Increased risk of multiple metastases and worse overall survival of metastatic pancreatic body and tail cancer: a retrospective cohort study.

BACKGROUND

Pancreatic cancer (PC) is a lethal disease, especially metastatic PC. And it can be divided into two types: head pancreatic cancer (H-PC) and body and tail pancreatic cancer (BT-PC). Prior studies have proved that they have different overall survival (OS) and should be regarded as two different categories of PC. At present, there remains a gap in the field regarding OS across different primary tumor locations and metastatic sites, as well as the metastatic patterns associated with various primary tumor locations in patients with metastatic PC. Thus, our study aims to address this gap by analyzing data from a large population sourced from the Surveillance, Epidemiology, and End Results (SEER) database. The different prognosis of different primary tumor locations and metastatic sites may indicate that different primary locations and metastatic sites may require different therapy and follow-up strategy.
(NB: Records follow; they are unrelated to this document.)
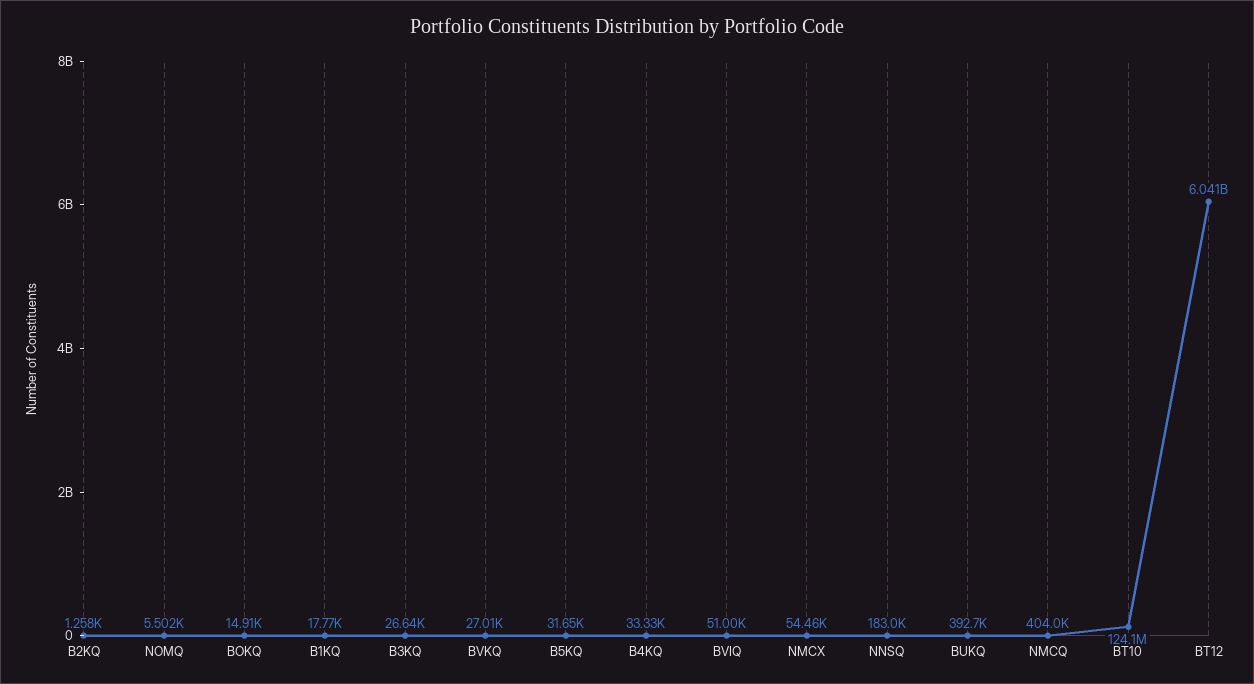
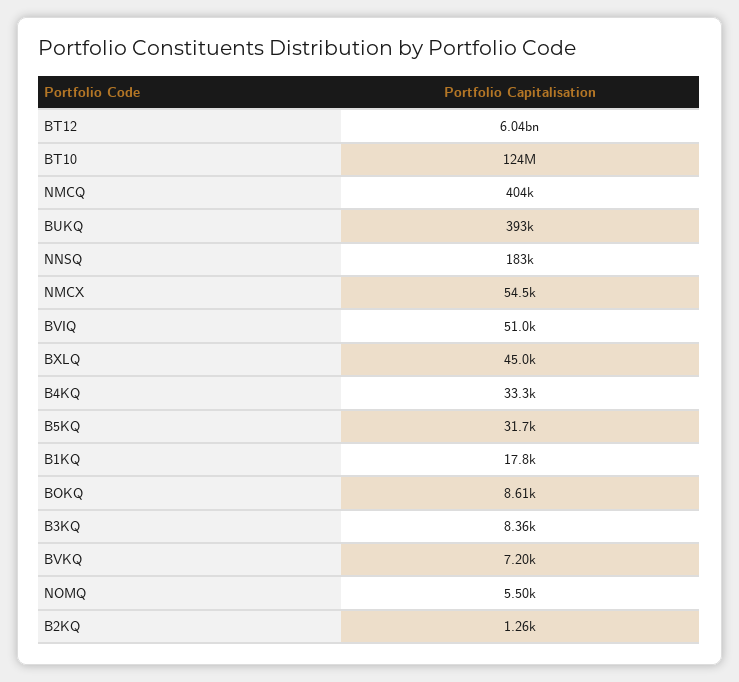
  {
    "B2KQ": 1258,
    "NOMQ": 5502,
-   "BOKQ": 14910,
+   "BOKQ": 8610,
    "B1KQ": 17770,
-   "B3KQ": 26640,
+   "B3KQ": 8360,
-   "BVKQ": 27010,
+   "BVKQ": 7200,
    "B5KQ": 31650,
    "B4KQ": 33330,
    "BVIQ": 51000,
    "NMCX": 54460,
    "NNSQ": 183000,
    "BUKQ": 392700,
    "NMCQ": 404000,
    "BT10": 124100000,
-   "BT12": 6041000000
+   "BT12": 6041000000,
+   "BXLQ": 45000
  }

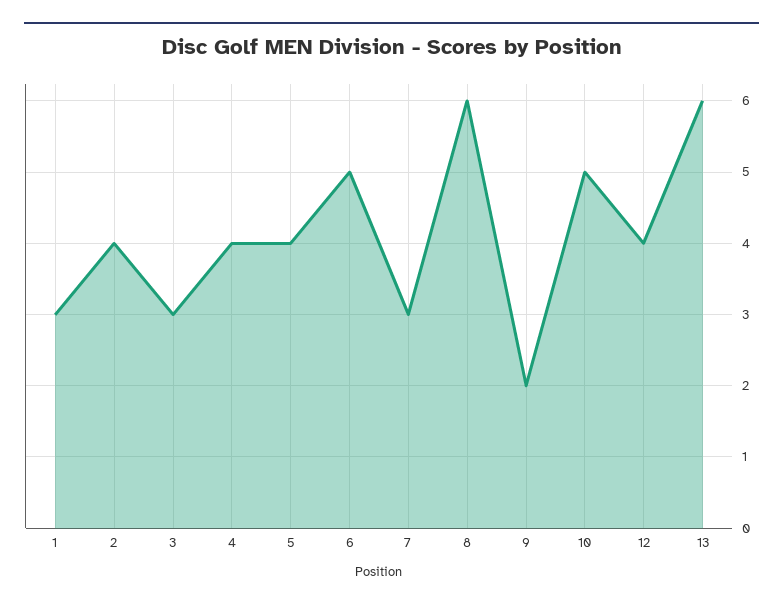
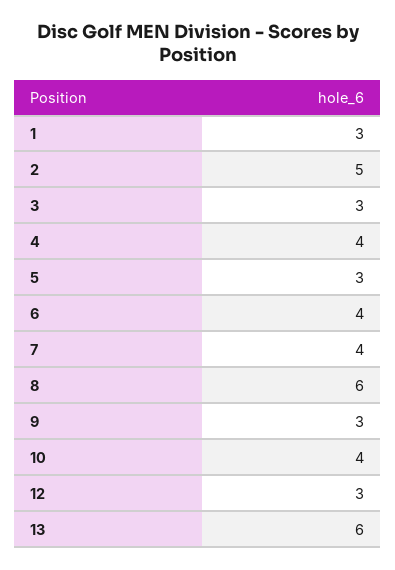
  {
    "1": 3,
-   "2": 4,
+   "2": 5,
    "3": 3,
    "4": 4,
-   "5": 4,
+   "5": 3,
-   "6": 5,
+   "6": 4,
-   "7": 3,
+   "7": 4,
    "8": 6,
-   "9": 2,
+   "9": 3,
-   "10": 5,
+   "10": 4,
-   "12": 4,
+   "12": 3,
    "13": 6
  }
It is hoped that these findings will lay the groundwork for future guideline updates and related research.

METHODS

Patients with pathologically confirmed stage IV metastatic PC from the National Cancer Institute's SEER program between 2010 and 2015 were included, excluding patients with various tumors, without specifying age, specific sites of metastasis, or OS. Data including age, race, gender, tumor size, T stage, N stage, grade, sites, number of metastatic sites, surgery, radiotherapy, chemotherapy and years of diagnoses were collected from the SEER database. OS was defined as the period from initial diagnosis to the date of death. Specific metastatic sites for the different primary locations of tumor were compared. Survival was analyzed by Cox regression analyses.

RESULTS

Overall, 14,406 patients with metastatic PC were included in this research (7,104 of H-PC and 7,302 of BT-PC). Gender proportion, tumor size, T stage, N stage, number of metastatic sites surgery of the primary lesions and radiotherapy were different between BT-PC and H-PC. The proportion of only 1 metastatic site was 68.3% in H-PC compared with 58.3% in the BT-PC. The BT-PC was an independent risk factor for liver metastases compared with the H-PC [odds ratio (OR) =1.510; 95% confidence interval (CI): 1.320-1.727]. No matter for those with multiple metastases, or for those with solitary liver or lung metastases, patients with metastatic H-PC showed better OS (P<0.001, P=0.001, P=0.04, respectively). In patients with solitary liver metastases, worse OS was observed in the BT-PC than the H-PC [hazard ratio (HR) =1.109; 95% CI: 1.046-1.175].

CONCLUSIONS

The metastatic BT-PC had worse OS and increased risk to suffer from liver and multiple metastases. Moreover, in patients with solitary metastases, those with liver metastases presented poorest survival.